Tuesday, September 9, 2014

A look at how PowerShell handles Case Sensitivity

I was asked today but an attendee at one of my PowerShell workshops about why sorting data by Case did not appear as expected. So I thought I would dig a bit deeper into that.

As we know PowerShell is Case Insensitive by default..... well most things. The CmdLets Select-Object and Get-Unqiue actually seem to be Case Sensitive..... so it's almost everything by default.

When it comes to sorting data with Sort-Object and the -CaseSensitive switch parameter you may also be surprised that this does not order in the way you might think.
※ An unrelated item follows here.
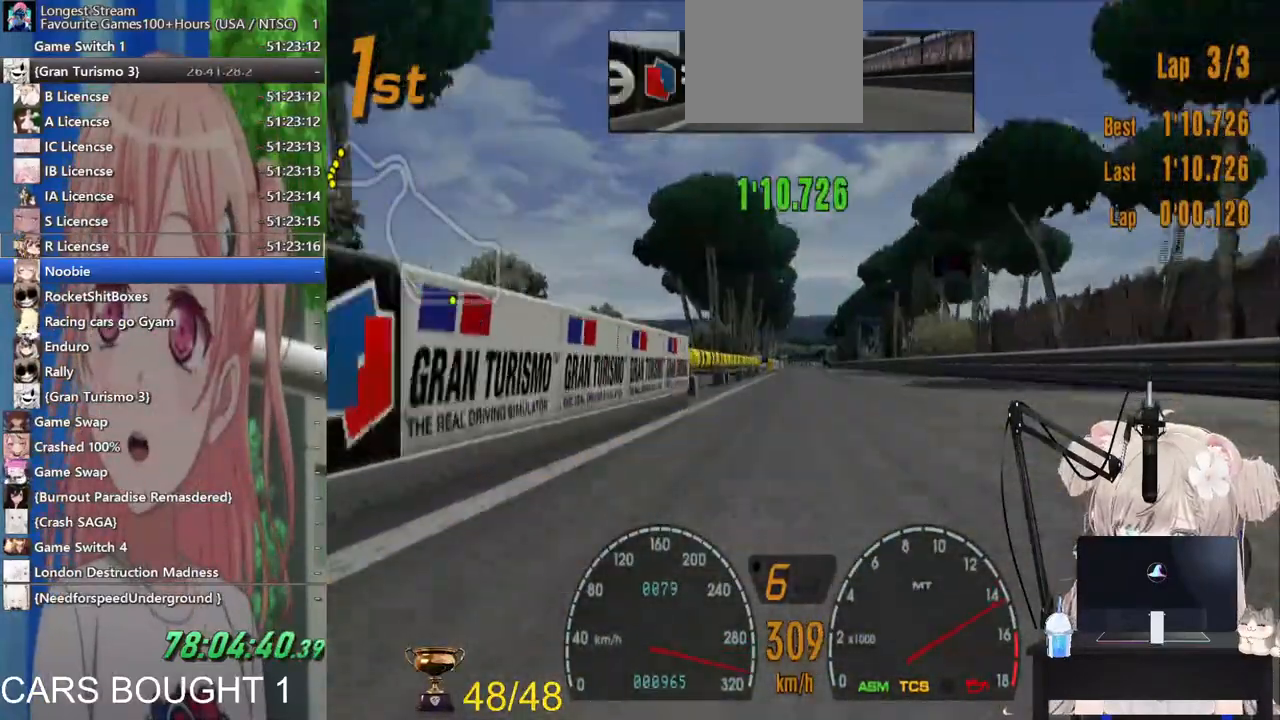
{"buttons": ["R2"], "left_stick": "center", "right_stick": "center", "events": [[317, "left_stick", "center"]]}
Lets take a fairly obvious array of strings to start with by just changing an individual character at a time:
$Strings = "aabbcc","aabbcC","aabbCc","aaBbcc","aAbbcc","Aabbcc","aabBcc";
$Strings | Sort-Object -CaseSensitive;

This sorts as you would expect like:

aabbcc
aabbcC
aabbCc
aabBcc
aaBbcc
aAbbcc
Aabbcc

However if we take a more complicated array of strings where we not only increase an individual character but we also have different order of characters or different characters all together within the strings like this:
$Strings = "abc", "acc", "adc", "aec", "afc", "agc", "ahc","aBc", "aCc", `
"aDc", "aEc", "aFc", "aGc", "aHc", "Abc", "Acc", "Adc", "Aec", "Afc", "Agc", "Ahc";
$Strings | Sort-Object -CaseSensitive;

Then the behavior changes to what you may not expect and results in:

abc
aBc
Abc
acc
aCc
Acc
adc
aDc
Adc
aec
aEc
Aec
afc
aFc
Afc
agc
aGc
Agc
ahc
aHc
Ahc

Notice the fact that not all the strings starting with lowercase 'a' are together?
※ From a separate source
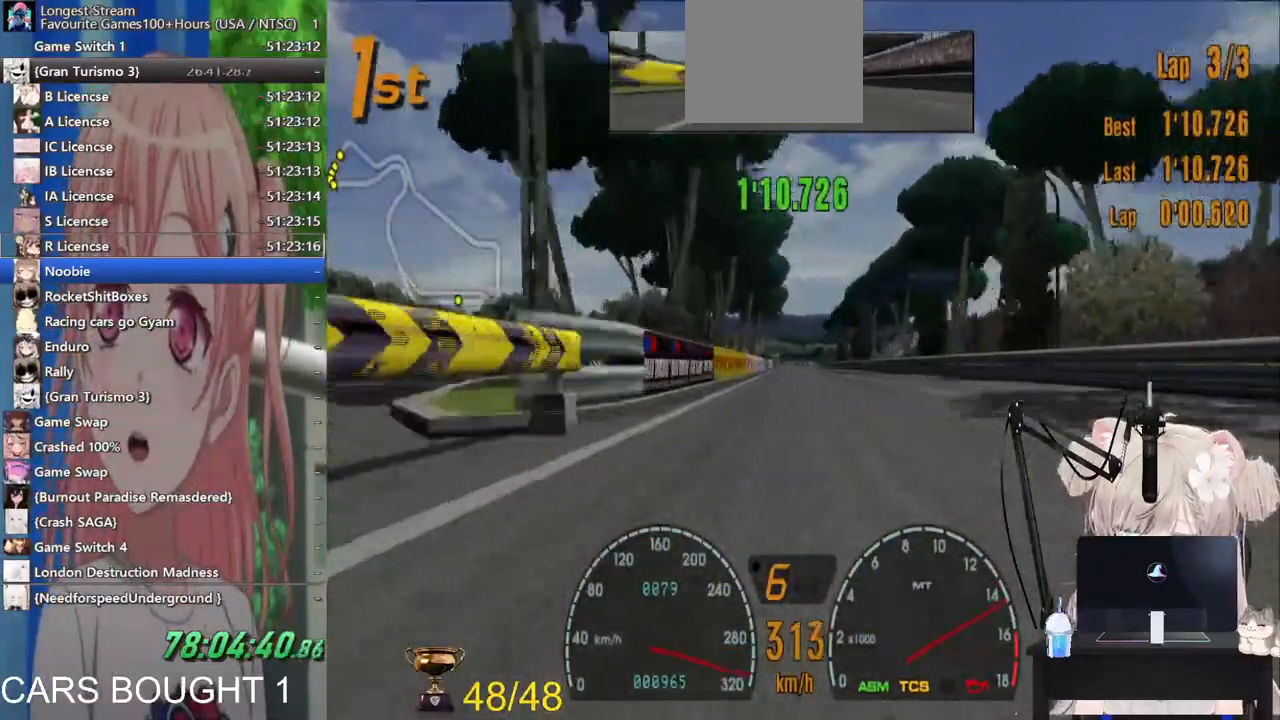
{"buttons": ["R2"], "left_stick": "center", "right_stick": "center", "events": []}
So what is happening here, well it seems that first all strings are sorted regardless of case (i.e. all the strings with 'AEC' appear together). Then PowerShell starts evaluating each character within the string individually. So in the case of the 3 strings "aec","aEc", "Aec", the all lowercase version wins outright, but then the next string with the first lowercase 'a' wins and finally the string with uppercase 'A' is displayed..... but why do these all beat 'afc" well because even though they all start with 'a', 'ae' beats 'af', and most importantly regardless of case.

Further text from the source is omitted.